───── TASK DATA ─────

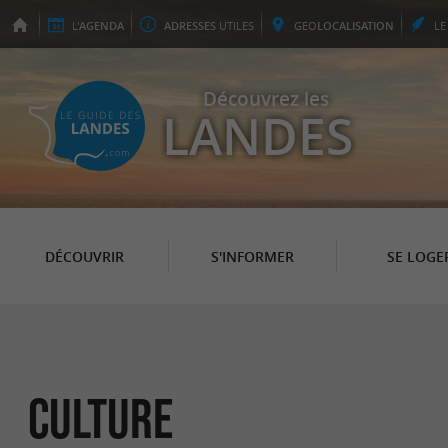
L'
AGENDA
ADRESSES
UTILES
GEO
LOCALISATION
L
Découvrez les
LANDES
DÉCOUVRIR
S'INFORMER
SE LOGE
Culture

─────

> [PROBLEM DETAILS]
Keep the pictures out and transcribe the entries exactly.

> [SOLUTION TO THIS PROBLEM]
L'
AGENDA
ADRESSES
UTILES
GEO
LOCALISATION
L
Découvrez les
LANDES
DÉCOUVRIR
S'INFORMER
SE LOGE
Culture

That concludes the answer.